A documentary released last month by the Norway-based NGO Democratic Voice of Burma (DVB) purports to detail the beginnings of a Burmese nuclear program. Though much of the documentary's evidence comes from a single defector living in hiding, the NGO contends that hundreds of color photographs lend support to the rumors swirling for the past few years that Burma has been pursuing the bomb. The Burmese Ministry of Foreign Affairs calls DVB's accusations "baseless," but Robert Kelley, a former director of the International Atomic Energy Agency and weapons scientist at Los Alamos National Lab, concluded from the DVB evidence that the technology in the photos "is only for nuclear weapons and not civilian use or nuclear power."

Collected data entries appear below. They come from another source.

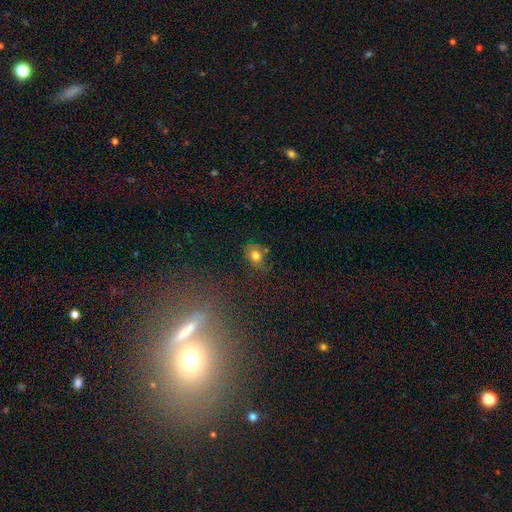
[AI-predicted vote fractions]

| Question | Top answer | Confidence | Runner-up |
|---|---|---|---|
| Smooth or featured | smooth | 76% | featured or disk (12%) |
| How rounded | in between | 51% | round (47%) |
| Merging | none | 62% | minor disturbance (24%) |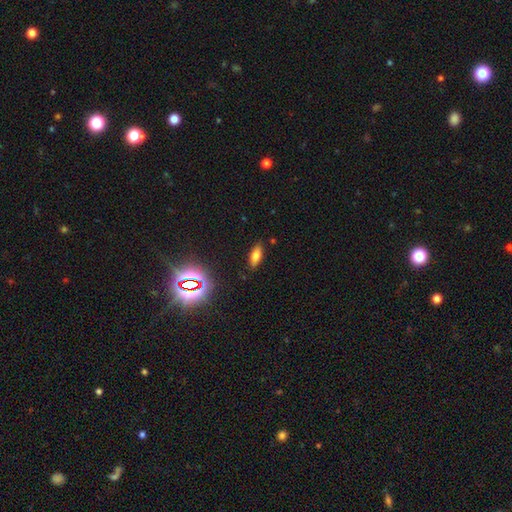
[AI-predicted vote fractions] Smooth or featured: smooth — 71% (star or artifact — 16%)
How rounded: in between — 76% (cigar-shaped — 21%)
Merging: none — 86% (minor disturbance — 10%)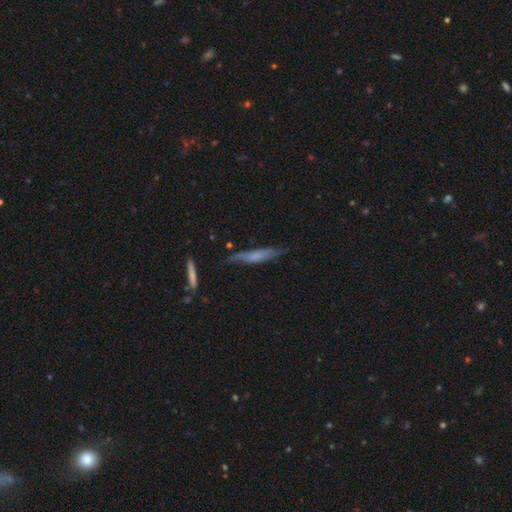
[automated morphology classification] A featured or disk galaxy (47%).

Vote fractions:
- Smooth or featured? featured or disk: 47% / smooth: 46% / star or artifact: 8%
- Merging? none: 63% / minor disturbance: 25% / major disturbance: 8% / merger: 5%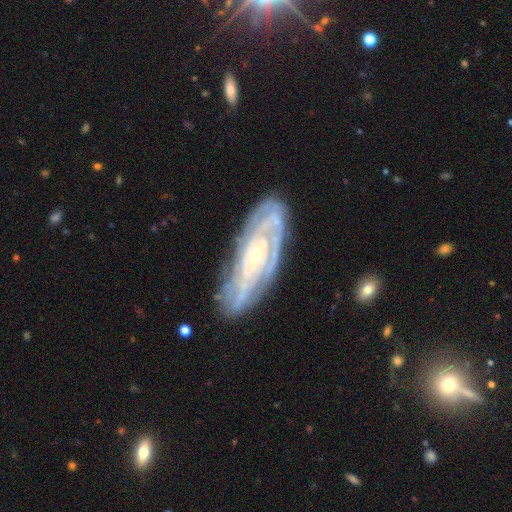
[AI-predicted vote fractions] The model was most divided on "spiral arm count": can't tell: 46%, 2: 16%, 3: 14%, 4: 12%, more than 4: 7%, 1: 5%. More confident: spiral arms — yes (91%); edge-on disk — no (86%); smooth or featured — featured or disk (83%); merging — none (78%); bulge size — small (75%); spiral winding — tight (74%); bar — no (74%).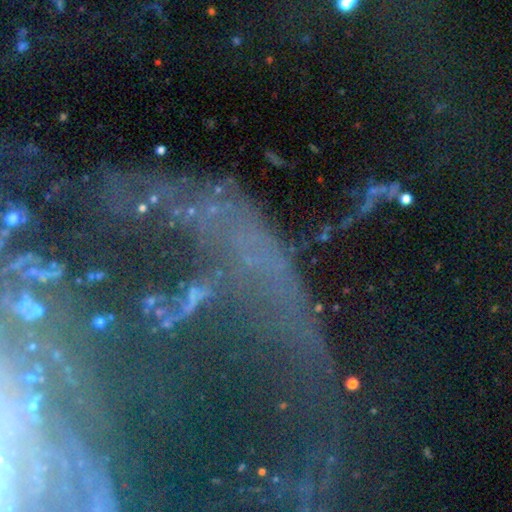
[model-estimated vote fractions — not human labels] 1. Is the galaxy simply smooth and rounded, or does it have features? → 65% star or artifact, 24% featured or disk, 12% smooth.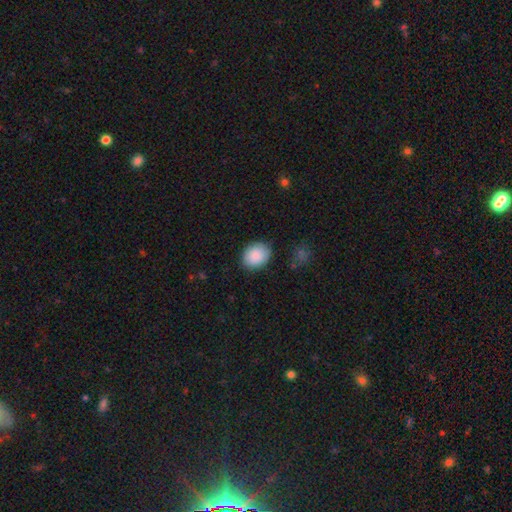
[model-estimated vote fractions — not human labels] Smooth or featured?
  - smooth: 89% *
  - star or artifact: 7%
  - featured or disk: 4%
How rounded?
  - in between: 57% *
  - round: 42%
  - cigar-shaped: 1%
Merging?
  - none: 84% *
  - minor disturbance: 12%
  - major disturbance: 3%
  - merger: 2%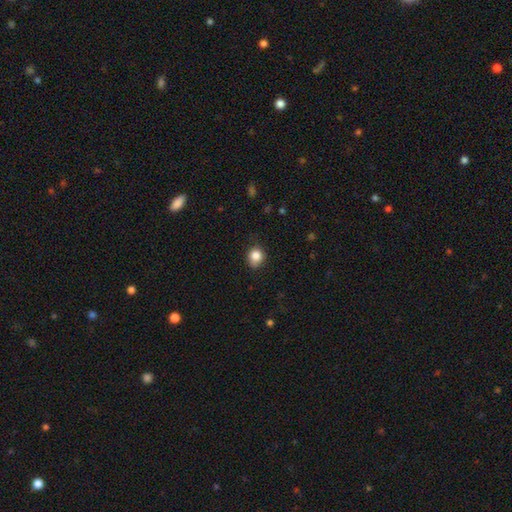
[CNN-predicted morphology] smooth-or-featured: smooth: 84% | star or artifact: 10% | featured or disk: 6%
  how-rounded: round: 75% | in between: 24% | cigar-shaped: 1%
  merging: none: 71% | minor disturbance: 23% | major disturbance: 4% | merger: 1%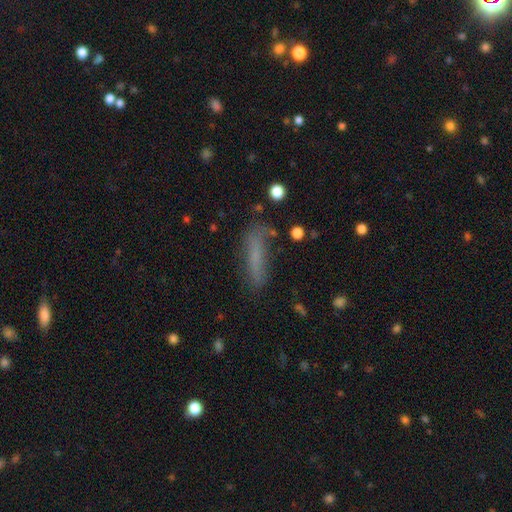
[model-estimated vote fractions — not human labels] Smooth or featured? smooth (66%)
How rounded? cigar-shaped (72%)
Merging? none (67%)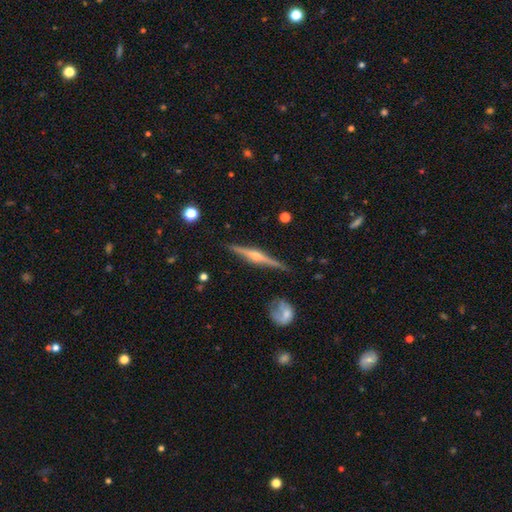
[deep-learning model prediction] Morphology: type=featured or disk (82%); edge-on=yes (98%); edge-on bulge=rounded (86%); merging=none (88%).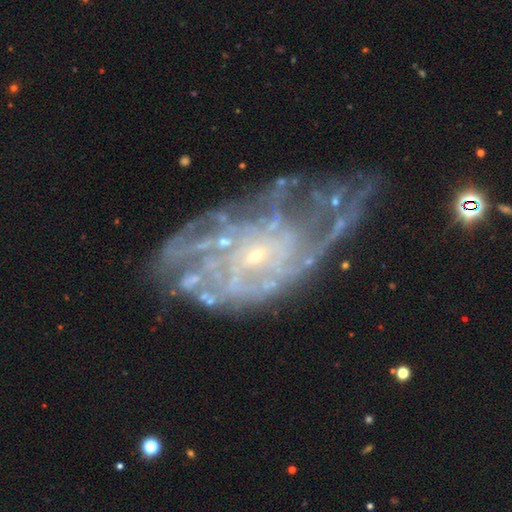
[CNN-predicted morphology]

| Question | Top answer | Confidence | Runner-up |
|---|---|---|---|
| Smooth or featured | featured or disk | 83% | star or artifact (9%) |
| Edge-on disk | no | 95% | yes (5%) |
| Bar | no | 71% | weak (23%) |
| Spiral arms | yes | 87% | no (13%) |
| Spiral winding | tight | 59% | medium (29%) |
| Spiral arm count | can't tell | 49% | more than 4 (13%) |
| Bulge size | small | 82% | moderate (11%) |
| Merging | none | 51% | minor disturbance (24%) |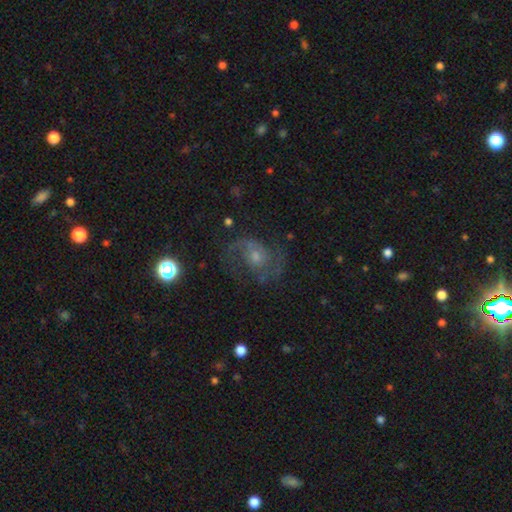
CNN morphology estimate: Smooth or featured? featured or disk (75%)
Edge-on disk? no (97%)
Bar? no (64%)
Spiral arms? yes (94%)
Spiral winding? medium (53%)
Spiral arm count? 2 (81%)
Bulge size? small (48%)
Merging? none (74%)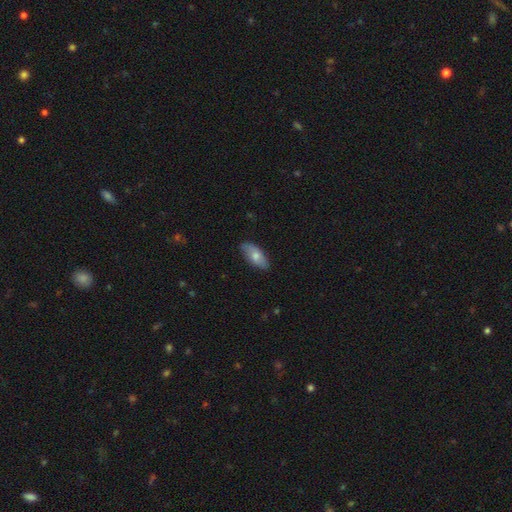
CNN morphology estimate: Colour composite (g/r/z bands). It shows a smooth galaxy with no disk features (71%) that is in between round and cigar-shaped (88%). Merging: none (83%).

If this sounds similar to another Asian pariah state, it should; Burma is trying to follow the North Korean model, according to Khin Maung Win. Than Shwe reportedly admires Kim Jong Il for standing up to the international community, and ever since the countries formalized relations in 2007, the two states have deepened their military connections, say DVB sources.Elsewhere, the article quotes the activists mentioning that many Burmese scientists are going to Russia for training--especially at institutions associated with training Soviet-era nuclear weapons experts. IMHO, Myanmar is a far more interesting case than North Korea. Whereas the latter is not particularly blessed with resources marketable to the rest of the world, the former has them in spades. If it plays its cards right, it will be able to tell many critics to buzz off in a way North Korea ultimately cannot.
UPDATE: Remember that like all other ASEAN members, Burma is a signatory to the Treaty on the Southeast Asia Nuclear Weapon-Free Zone. It will be interesting to see what the reaction of the others will be if Burma is indeed identified as being in the process of developing such weapons.